Stored data entries:
============================================================

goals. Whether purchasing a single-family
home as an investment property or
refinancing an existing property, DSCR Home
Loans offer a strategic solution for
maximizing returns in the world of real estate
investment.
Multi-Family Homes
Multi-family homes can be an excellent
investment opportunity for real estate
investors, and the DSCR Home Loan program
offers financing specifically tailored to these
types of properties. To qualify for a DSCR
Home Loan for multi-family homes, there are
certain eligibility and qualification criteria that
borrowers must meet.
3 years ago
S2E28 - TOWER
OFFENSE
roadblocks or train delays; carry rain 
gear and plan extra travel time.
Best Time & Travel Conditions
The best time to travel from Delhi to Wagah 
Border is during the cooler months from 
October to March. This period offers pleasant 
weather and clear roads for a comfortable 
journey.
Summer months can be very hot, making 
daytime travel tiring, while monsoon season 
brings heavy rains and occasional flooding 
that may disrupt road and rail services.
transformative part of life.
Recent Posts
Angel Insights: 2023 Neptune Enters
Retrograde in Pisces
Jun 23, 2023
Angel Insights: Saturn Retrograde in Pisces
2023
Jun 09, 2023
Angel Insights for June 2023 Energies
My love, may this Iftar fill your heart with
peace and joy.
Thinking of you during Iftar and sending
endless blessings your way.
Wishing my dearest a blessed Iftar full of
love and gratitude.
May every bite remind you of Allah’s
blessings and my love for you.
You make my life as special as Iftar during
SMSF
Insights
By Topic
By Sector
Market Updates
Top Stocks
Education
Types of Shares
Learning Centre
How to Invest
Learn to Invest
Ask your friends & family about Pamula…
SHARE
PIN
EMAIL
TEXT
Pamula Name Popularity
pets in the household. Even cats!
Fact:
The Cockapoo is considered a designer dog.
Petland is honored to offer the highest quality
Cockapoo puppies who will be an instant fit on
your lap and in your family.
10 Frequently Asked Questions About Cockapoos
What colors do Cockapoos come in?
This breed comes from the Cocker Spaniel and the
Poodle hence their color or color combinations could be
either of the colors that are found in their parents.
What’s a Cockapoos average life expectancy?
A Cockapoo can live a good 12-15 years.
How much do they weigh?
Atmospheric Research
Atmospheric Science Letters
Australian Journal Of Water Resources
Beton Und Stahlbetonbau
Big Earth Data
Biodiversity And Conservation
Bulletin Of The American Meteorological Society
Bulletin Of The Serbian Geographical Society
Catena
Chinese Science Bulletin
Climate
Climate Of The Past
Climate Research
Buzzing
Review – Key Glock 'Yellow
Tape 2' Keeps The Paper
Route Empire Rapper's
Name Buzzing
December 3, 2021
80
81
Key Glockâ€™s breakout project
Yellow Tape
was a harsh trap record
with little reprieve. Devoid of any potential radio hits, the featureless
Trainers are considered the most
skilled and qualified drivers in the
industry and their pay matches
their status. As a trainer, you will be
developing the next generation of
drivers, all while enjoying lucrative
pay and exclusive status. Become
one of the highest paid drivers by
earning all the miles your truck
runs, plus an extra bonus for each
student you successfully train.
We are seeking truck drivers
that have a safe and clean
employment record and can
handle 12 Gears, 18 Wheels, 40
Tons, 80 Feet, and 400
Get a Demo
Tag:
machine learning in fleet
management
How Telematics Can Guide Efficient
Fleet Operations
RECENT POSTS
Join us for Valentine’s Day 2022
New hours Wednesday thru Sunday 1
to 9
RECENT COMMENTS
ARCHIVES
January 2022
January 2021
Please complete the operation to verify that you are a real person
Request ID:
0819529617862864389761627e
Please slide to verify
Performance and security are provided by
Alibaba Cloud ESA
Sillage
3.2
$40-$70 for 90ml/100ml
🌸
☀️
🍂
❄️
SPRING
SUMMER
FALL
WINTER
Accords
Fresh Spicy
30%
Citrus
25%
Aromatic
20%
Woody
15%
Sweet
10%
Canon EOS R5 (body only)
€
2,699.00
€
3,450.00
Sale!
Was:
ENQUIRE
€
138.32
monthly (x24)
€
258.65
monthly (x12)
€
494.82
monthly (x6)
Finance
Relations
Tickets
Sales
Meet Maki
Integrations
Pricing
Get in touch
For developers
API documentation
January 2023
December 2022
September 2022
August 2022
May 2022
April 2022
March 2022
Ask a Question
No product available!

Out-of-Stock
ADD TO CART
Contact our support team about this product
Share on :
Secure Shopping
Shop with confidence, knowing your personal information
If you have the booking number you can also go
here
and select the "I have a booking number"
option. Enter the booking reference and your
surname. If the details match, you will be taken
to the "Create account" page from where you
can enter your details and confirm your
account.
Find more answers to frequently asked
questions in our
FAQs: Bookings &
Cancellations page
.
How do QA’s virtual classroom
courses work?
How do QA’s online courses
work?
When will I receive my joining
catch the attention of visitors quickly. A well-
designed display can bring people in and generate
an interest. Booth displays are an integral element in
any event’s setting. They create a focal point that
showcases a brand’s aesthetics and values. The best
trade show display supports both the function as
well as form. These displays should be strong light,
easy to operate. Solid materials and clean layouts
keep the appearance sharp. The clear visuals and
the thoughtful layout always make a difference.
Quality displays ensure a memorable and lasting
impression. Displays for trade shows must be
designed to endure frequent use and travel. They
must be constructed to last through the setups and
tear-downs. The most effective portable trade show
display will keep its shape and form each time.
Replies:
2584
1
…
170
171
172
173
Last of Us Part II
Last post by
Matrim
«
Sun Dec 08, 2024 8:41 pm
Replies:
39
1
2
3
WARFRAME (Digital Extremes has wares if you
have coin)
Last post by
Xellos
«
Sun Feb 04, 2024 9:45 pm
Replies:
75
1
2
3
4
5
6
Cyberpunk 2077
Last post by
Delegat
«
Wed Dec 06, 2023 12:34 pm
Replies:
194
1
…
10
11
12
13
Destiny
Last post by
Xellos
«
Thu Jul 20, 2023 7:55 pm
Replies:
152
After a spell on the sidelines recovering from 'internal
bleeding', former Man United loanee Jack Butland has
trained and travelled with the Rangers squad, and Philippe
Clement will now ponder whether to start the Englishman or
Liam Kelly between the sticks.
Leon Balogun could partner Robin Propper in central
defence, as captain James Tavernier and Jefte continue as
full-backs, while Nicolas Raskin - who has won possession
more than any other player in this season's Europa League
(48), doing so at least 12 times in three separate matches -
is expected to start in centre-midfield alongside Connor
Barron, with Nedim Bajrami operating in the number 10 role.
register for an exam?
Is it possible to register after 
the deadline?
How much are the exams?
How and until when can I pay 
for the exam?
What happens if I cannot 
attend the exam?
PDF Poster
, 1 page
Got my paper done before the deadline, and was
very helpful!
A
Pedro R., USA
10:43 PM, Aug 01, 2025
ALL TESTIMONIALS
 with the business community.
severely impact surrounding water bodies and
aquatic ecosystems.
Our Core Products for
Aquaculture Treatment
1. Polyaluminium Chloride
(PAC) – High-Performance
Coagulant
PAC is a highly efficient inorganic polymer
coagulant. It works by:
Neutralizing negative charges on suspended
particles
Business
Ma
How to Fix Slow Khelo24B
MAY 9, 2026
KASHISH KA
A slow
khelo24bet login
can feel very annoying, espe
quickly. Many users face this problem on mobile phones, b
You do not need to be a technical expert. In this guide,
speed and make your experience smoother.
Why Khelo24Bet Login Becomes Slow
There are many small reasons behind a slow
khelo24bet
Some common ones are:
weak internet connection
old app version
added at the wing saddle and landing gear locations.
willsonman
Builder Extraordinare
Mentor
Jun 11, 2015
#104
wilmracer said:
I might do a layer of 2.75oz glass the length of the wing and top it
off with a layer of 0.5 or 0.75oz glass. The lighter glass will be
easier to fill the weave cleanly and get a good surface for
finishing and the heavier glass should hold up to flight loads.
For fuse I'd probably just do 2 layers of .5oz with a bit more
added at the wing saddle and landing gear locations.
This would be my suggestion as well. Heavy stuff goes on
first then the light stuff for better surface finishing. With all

============================================================

= Task to complete =
Return the records exactly, character for character.

= Task result =
goals. Whether purchasing a single-family
home as an investment property or
refinancing an existing property, DSCR Home
Loans offer a strategic solution for
maximizing returns in the world of real estate
investment.
Multi-Family Homes
Multi-family homes can be an excellent
investment opportunity for real estate
investors, and the DSCR Home Loan program
offers financing specifically tailored to these
types of properties. To qualify for a DSCR
Home Loan for multi-family homes, there are
certain eligibility and qualification criteria that
borrowers must meet.
3 years ago
S2E28 - TOWER
OFFENSE
roadblocks or train delays; carry rain 
gear and plan extra travel time.
Best Time & Travel Conditions
The best time to travel from Delhi to Wagah 
Border is during the cooler months from 
October to March. This period offers pleasant 
weather and clear roads for a comfortable 
journey.
Summer months can be very hot, making 
daytime travel tiring, while monsoon season 
brings heavy rains and occasional flooding 
that may disrupt road and rail services.
transformative part of life.
Recent Posts
Angel Insights: 2023 Neptune Enters
Retrograde in Pisces
Jun 23, 2023
Angel Insights: Saturn Retrograde in Pisces
2023
Jun 09, 2023
Angel Insights for June 2023 Energies
My love, may this Iftar fill your heart with
peace and joy.
Thinking of you during Iftar and sending
endless blessings your way.
Wishing my dearest a blessed Iftar full of
love and gratitude.
May every bite remind you of Allah’s
blessings and my love for you.
You make my life as special as Iftar during
SMSF
Insights
By Topic
By Sector
Market Updates
Top Stocks
Education
Types of Shares
Learning Centre
How to Invest
Learn to Invest
Ask your friends & family about Pamula…
SHARE
PIN
EMAIL
TEXT
Pamula Name Popularity
pets in the household. Even cats!
Fact:
The Cockapoo is considered a designer dog.
Petland is honored to offer the highest quality
Cockapoo puppies who will be an instant fit on
your lap and in your family.
10 Frequently Asked Questions About Cockapoos
What colors do Cockapoos come in?
This breed comes from the Cocker Spaniel and the
Poodle hence their color or color combinations could be
either of the colors that are found in their parents.
What’s a Cockapoos average life expectancy?
A Cockapoo can live a good 12-15 years.
How much do they weigh?
Atmospheric Research
Atmospheric Science Letters
Australian Journal Of Water Resources
Beton Und Stahlbetonbau
Big Earth Data
Biodiversity And Conservation
Bulletin Of The American Meteorological Society
Bulletin Of The Serbian Geographical Society
Catena
Chinese Science Bulletin
Climate
Climate Of The Past
Climate Research
Buzzing
Review – Key Glock 'Yellow
Tape 2' Keeps The Paper
Route Empire Rapper's
Name Buzzing
December 3, 2021
80
81
Key Glockâ€™s breakout project
Yellow Tape
was a harsh trap record
with little reprieve. Devoid of any potential radio hits, the featureless
Trainers are considered the most
skilled and qualified drivers in the
industry and their pay matches
their status. As a trainer, you will be
developing the next generation of
drivers, all while enjoying lucrative
pay and exclusive status. Become
one of the highest paid drivers by
earning all the miles your truck
runs, plus an extra bonus for each
student you successfully train.
We are seeking truck drivers
that have a safe and clean
employment record and can
handle 12 Gears, 18 Wheels, 40
Tons, 80 Feet, and 400
Get a Demo
Tag:
machine learning in fleet
management
How Telematics Can Guide Efficient
Fleet Operations
RECENT POSTS
Join us for Valentine’s Day 2022
New hours Wednesday thru Sunday 1
to 9
RECENT COMMENTS
ARCHIVES
January 2022
January 2021
Please complete the operation to verify that you are a real person
Request ID:
0819529617862864389761627e
Please slide to verify
Performance and security are provided by
Alibaba Cloud ESA
Sillage
3.2
$40-$70 for 90ml/100ml
🌸
☀️
🍂
❄️
SPRING
SUMMER
FALL
WINTER
Accords
Fresh Spicy
30%
Citrus
25%
Aromatic
20%
Woody
15%
Sweet
10%
Canon EOS R5 (body only)
€
2,699.00
€
3,450.00
Sale!
Was:
ENQUIRE
€
138.32
monthly (x24)
€
258.65
monthly (x12)
€
494.82
monthly (x6)
Finance
Relations
Tickets
Sales
Meet Maki
Integrations
Pricing
Get in touch
For developers
API documentation
January 2023
December 2022
September 2022
August 2022
May 2022
April 2022
March 2022
Ask a Question
No product available!

Out-of-Stock
ADD TO CART
Contact our support team about this product
Share on :
Secure Shopping
Shop with confidence, knowing your personal information
If you have the booking number you can also go
here
and select the "I have a booking number"
option. Enter the booking reference and your
surname. If the details match, you will be taken
to the "Create account" page from where you
can enter your details and confirm your
account.
Find more answers to frequently asked
questions in our
FAQs: Bookings &
Cancellations page
.
How do QA’s virtual classroom
courses work?
How do QA’s online courses
work?
When will I receive my joining
catch the attention of visitors quickly. A well-
designed display can bring people in and generate
an interest. Booth displays are an integral element in
any event’s setting. They create a focal point that
showcases a brand’s aesthetics and values. The best
trade show display supports both the function as
well as form. These displays should be strong light,
easy to operate. Solid materials and clean layouts
keep the appearance sharp. The clear visuals and
the thoughtful layout always make a difference.
Quality displays ensure a memorable and lasting
impression. Displays for trade shows must be
designed to endure frequent use and travel. They
must be constructed to last through the setups and
tear-downs. The most effective portable trade show
display will keep its shape and form each time.
Replies:
2584
1
…
170
171
172
173
Last of Us Part II
Last post by
Matrim
«
Sun Dec 08, 2024 8:41 pm
Replies:
39
1
2
3
WARFRAME (Digital Extremes has wares if you
have coin)
Last post by
Xellos
«
Sun Feb 04, 2024 9:45 pm
Replies:
75
1
2
3
4
5
6
Cyberpunk 2077
Last post by
Delegat
«
Wed Dec 06, 2023 12:34 pm
Replies:
194
1
…
10
11
12
13
Destiny
Last post by
Xellos
«
Thu Jul 20, 2023 7:55 pm
Replies:
152
After a spell on the sidelines recovering from 'internal
bleeding', former Man United loanee Jack Butland has
trained and travelled with the Rangers squad, and Philippe
Clement will now ponder whether to start the Englishman or
Liam Kelly between the sticks.
Leon Balogun could partner Robin Propper in central
defence, as captain James Tavernier and Jefte continue as
full-backs, while Nicolas Raskin - who has won possession
more than any other player in this season's Europa League
(48), doing so at least 12 times in three separate matches -
is expected to start in centre-midfield alongside Connor
Barron, with Nedim Bajrami operating in the number 10 role.
register for an exam?
Is it possible to register after 
the deadline?
How much are the exams?
How and until when can I pay 
for the exam?
What happens if I cannot 
attend the exam?
PDF Poster
, 1 page
Got my paper done before the deadline, and was
very helpful!
A
Pedro R., USA
10:43 PM, Aug 01, 2025
ALL TESTIMONIALS
 with the business community.
severely impact surrounding water bodies and
aquatic ecosystems.
Our Core Products for
Aquaculture Treatment
1. Polyaluminium Chloride
(PAC) – High-Performance
Coagulant
PAC is a highly efficient inorganic polymer
coagulant. It works by:
Neutralizing negative charges on suspended
particles
Business
Ma
How to Fix Slow Khelo24B
MAY 9, 2026
KASHISH KA
A slow
khelo24bet login
can feel very annoying, espe
quickly. Many users face this problem on mobile phones, b
You do not need to be a technical expert. In this guide,
speed and make your experience smoother.
Why Khelo24Bet Login Becomes Slow
There are many small reasons behind a slow
khelo24bet
Some common ones are:
weak internet connection
old app version
added at the wing saddle and landing gear locations.
willsonman
Builder Extraordinare
Mentor
Jun 11, 2015
#104
wilmracer said:
I might do a layer of 2.75oz glass the length of the wing and top it
off with a layer of 0.5 or 0.75oz glass. The lighter glass will be
easier to fill the weave cleanly and get a good surface for
finishing and the heavier glass should hold up to flight loads.
For fuse I'd probably just do 2 layers of .5oz with a bit more
added at the wing saddle and landing gear locations.
This would be my suggestion as well. Heavy stuff goes on
first then the light stuff for better surface finishing. With all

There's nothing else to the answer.